Veniamo ai nostri argomenti!
Vedi, Daria, credo che nel momento in cui uno di noi si accinge ad
esprimersi artisticamente deve necessariamente porsi degli interrogativi e,
per quanto complicato, deve obbligatoriamente giungere a delle conclusioni.
Se ciò non dovesse costituire la premessa, vuol dire che si procederebbe al
buio, stentando, rischiando perfino di rimanere a “metà del guado” (la sorte
peggiore che possa capitare ad un artista).
Tutto ciò (introspezione, analisi, interpretazioni…) l'artista deve farlo
da sé e per sé in completa solitudine (ecco perché, fin fine, ogni vero
artista è autodidatta). Non per
gli altri. Non per apparire. Onestamente. Mai per vanità!
Per esempio, si potrebbe partire col chiedersi: che cosa è l’arte? chi è
l’artista? Possono esserci delle enunciazioni che riescano a chiarirne le
funzioni, le azioni?
Ovviamente, pur sostenendo delle tesi, esse non saranno di certo univoche o
valide sempre e per tutto. Quindi? Non c’è soluzione, non si può sapere cosa
sia l’arte? l’artista?
Beh!

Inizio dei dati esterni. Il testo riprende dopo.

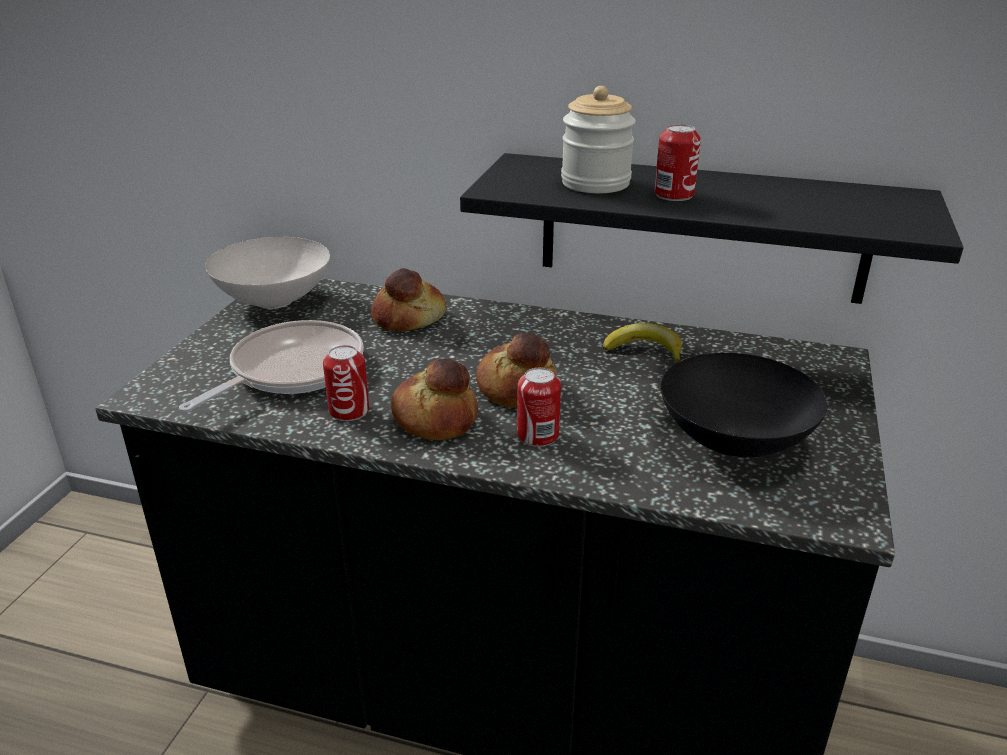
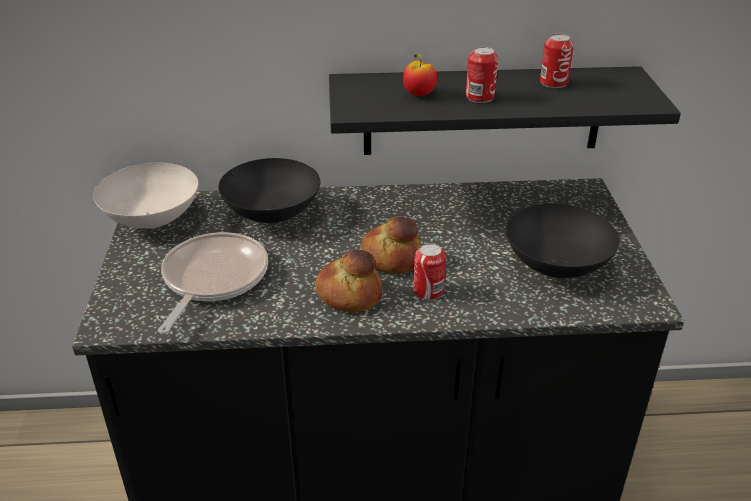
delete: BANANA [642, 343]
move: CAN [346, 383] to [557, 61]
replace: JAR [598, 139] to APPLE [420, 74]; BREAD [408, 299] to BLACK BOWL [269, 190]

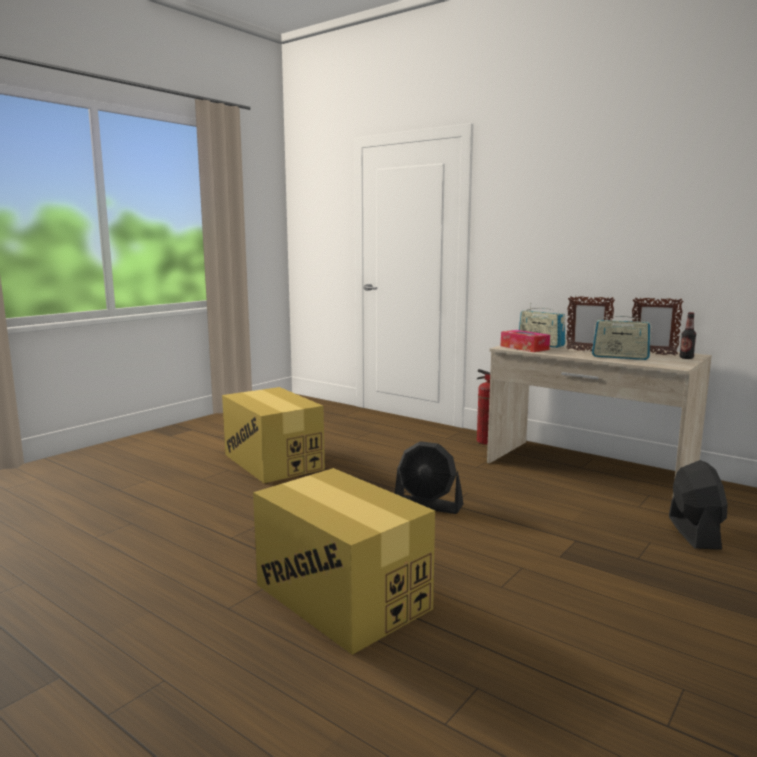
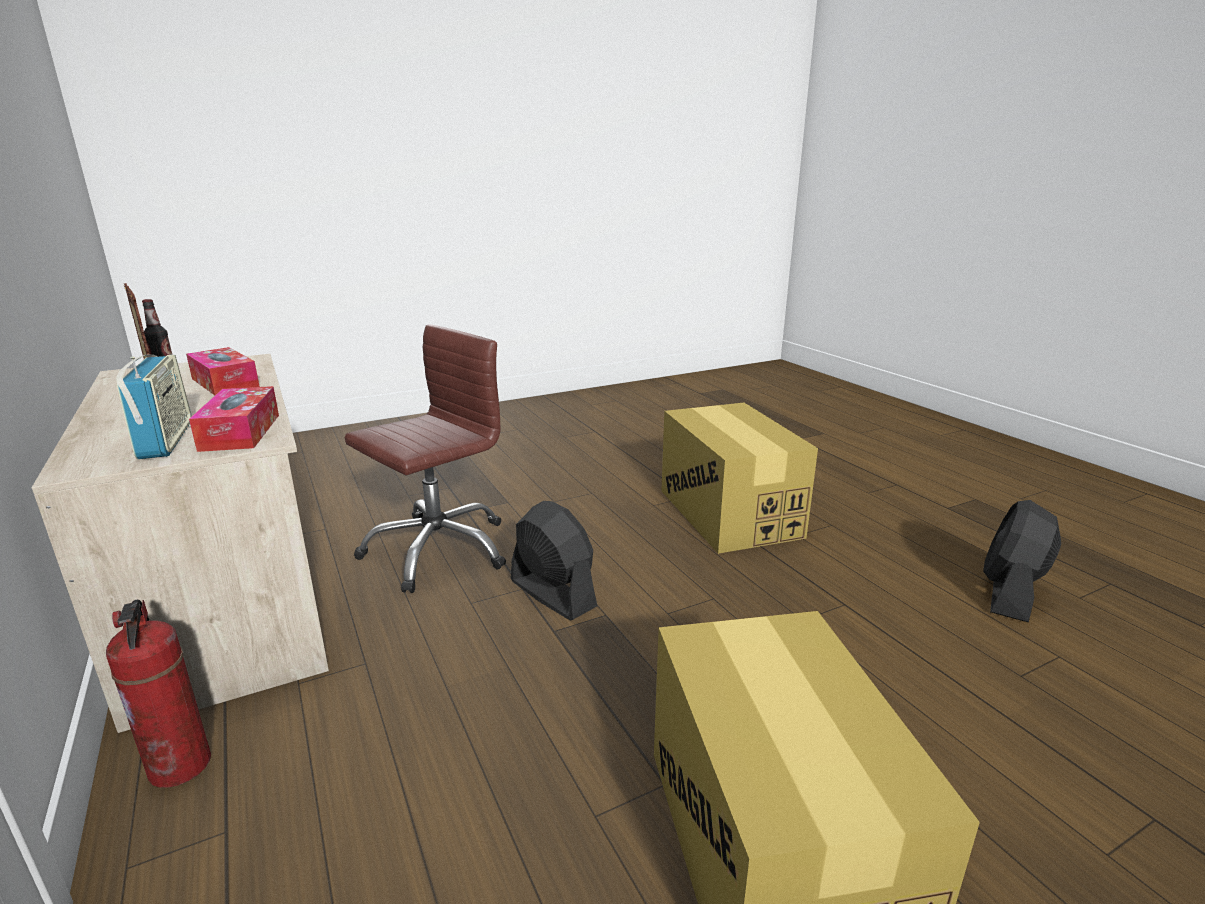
delete: PICTURE FRAME [590, 324]
insert: BROWN OFFICE CHAIR [425, 458]
move: BLACK FAN [698, 505] to [1022, 561]
replace: RADIO [622, 335] to TISSUE BOX [223, 371]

Qualcosa si può dire! Ognuno per proprio conto lo dovrebbe scoprire.
Per esempio, nel mio piccolo ho questa idea: l’arte è una delle attività
umane che si esercita fuori dagli schemi (leggi: che non è possibile
asservire); anzi, è più facile immaginarla come attività
antisociale
dell’uomo.
Ma, paradossalmente, proprio qui è racchiuso il valore sociale dell’arte,
nel suo essere antisociale!
É vero che l’arte moderna, rispetto al pragmatismo dell’organizzazione umana
(specie occidentale!), sembra essere inutile .
É vero che di per sé, l’arte non si mangia, non alleggerisce la fatica degli
uffici quotidiani, non ha funzioni pratiche.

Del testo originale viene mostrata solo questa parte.